Um estudo publicado nesta segunda-feira (20/02) na revista científica Nature descreve mais um caso de pessoa curada do vírus HIV após o paciente ter sido submetido a um transplante de medula óssea para curar sua leucemia. Trata-se de um homem de 53 anos, chamado simplesmente “paciente de Düsseldorf”, em referência à cidade do oeste da Alemanha.

Segundo os cientistas na Nature, seria o terceiro tratamento bem-sucedido, após os casos dos pacientes de “Londres” e “Berlim”, em que o doador para o transplante teve uma mutação rara que confere resistência a certas cepas de HIV, como o HIV-1.

“Isto sublinha que essas abordagens são promissoras e também reproduzíveis, uma vez que não permanece um caso isolado”, disse Jürgen Rockstroh, professor de infectologia no Hospital Universitário de Bonn, na Alemanha, que não esteve envolvido na pesquisa. Os pesquisadores apontam, no entanto, que o tratamento não foi bem-sucedido para vários outros pacientes.

Terceiro paciente “curado” via transplante

Embora ainda haja um debate sobre o que significa ser “curado de HIV”, o novo caso se soma aos dois casos anteriores de cura, usando o mesmo tipo de transplante de células-tronco.

“É difícil provar conclusivamente que alguém esteja curado de HIV porque o vírus pode permanecer escondido dentro de células imunes de vida muito longa, e os métodos disponíveis para detectá-las são limitados”, escreveram as especialistas Sharon Lewin e Jennifer Zerbato na revista científica The Lancet em 2020.

Por que o tratamento parece funcionar

Há um receptor nas células-alvo do vírus HIV chamado CCR5. Todos os três casos envolveram pacientes HIV-1 positivos que foram submetidos a um transplante de células-tronco de um doador com ambas as cópias de uma mutação CCR5 rara, mas que ocorre naturalmente. Pessoas com esta mutação têm menor ou nenhuma expressão do receptor CCR5 em suas células, conferindo proteção contra certas cepas do vírus HIV. O transplante essencialmente substitui o sistema imunológico do paciente pelo resistente ao HIV.

O paciente, cuja identidade não foi revelada, era positivo para o HIV tipo 1 (HIV-1) e foi monitorado por pesquisadores no Hospital Universitário de Düsseldorf por mais de nove anos, após seu transplante em fevereiro de 2013. Ele tinha leucemia mieloide aguda. Leucemia é um tipo de câncer que afeta a medula óssea, o tecido esponjoso dentro dos ossos que produz as células sanguíneas, entre as quais, os glóbulos brancos, responsáveis pelo sistema imunológico.

O paciente continuou tomando medicamento antiviral para HIV até novembro de 2018, quando os pesquisadores decidiram interromper o tratamento por ser a única maneira de saber se o paciente havia sido curado. Quatro anos após a interrupção da terapia antirretroviral, os pesquisadores não conseguiram detectar quaisquer vestígios de vírus HIV capazes de causar infecção. Além disso, observaram níveis decrescentes de anticorpos específicos do HIV-1.

O material genético do vírus HIV esteve, em sua maioria, indetectável, exceto por vestígios esporádicos identificados em algumas amostras de sangue e de tecidos linfáticos. Estes resultados são fortes evidências de que o paciente foi curado do HIV-1, segundo os pesquisadores.

Transplante de células-tronco como tratamento do HIV?

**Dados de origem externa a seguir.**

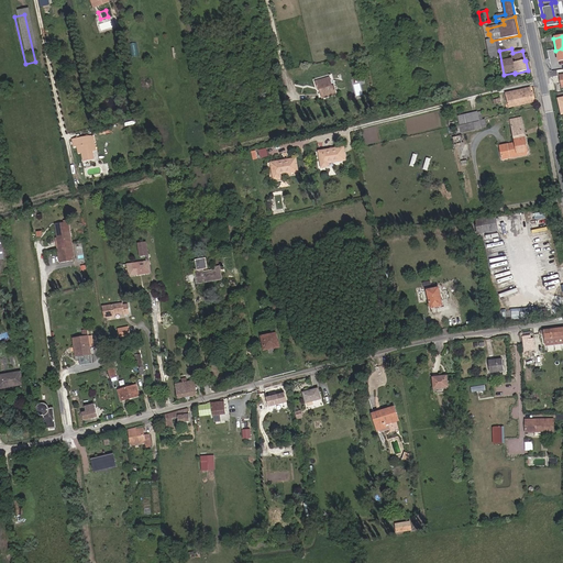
[(317,83),(318,87),(320,86),(321,90),(324,99),(338,95),(337,89),(334,90),(333,86),(331,79),(317,83)]
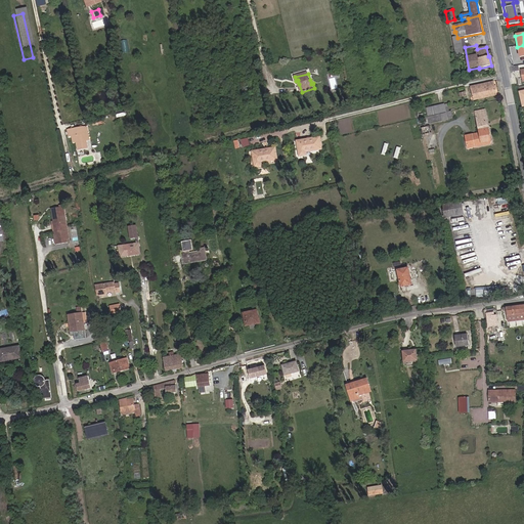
[(493,83),(474,87),(476,97),(495,93),(493,83)]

Embora este estudo se some a dois casos anteriores de “cura” bem-sucedida do HIV, não significa que os transplantes de células-tronco sejam uma alternativa segura e viável ao tratamento do HIV. “Outra limitação fundamental [do transplante] é a pronunciada toxicidade associada”, sublinhou Boris Fehse, chefe do departamento de pesquisa em terapia celular e genética do Centro Médico Universitário Hamburg-Eppendorf, que também não participou do estudo.

“Os transplantes de medula óssea requerem medicamentos que suprimem o sistema imunológico, o que pode aumentar o risco de infecções e potencialmente levar à chamada doença ‘enxerto versus hospedeiro’, em que as células imunes transplantadas atacam o tecido hospedeiro”, acrescentou Fehse.

Os autores advertem que esse tipo de transplante de células-tronco não é de baixo risco ou facilmente aplicável. O estudo, acrescentam, serve antes como mais uma evidência de que as terapias de edição de genes que visam os receptores CCR5 podem ser a chave para a cura do HIV-1.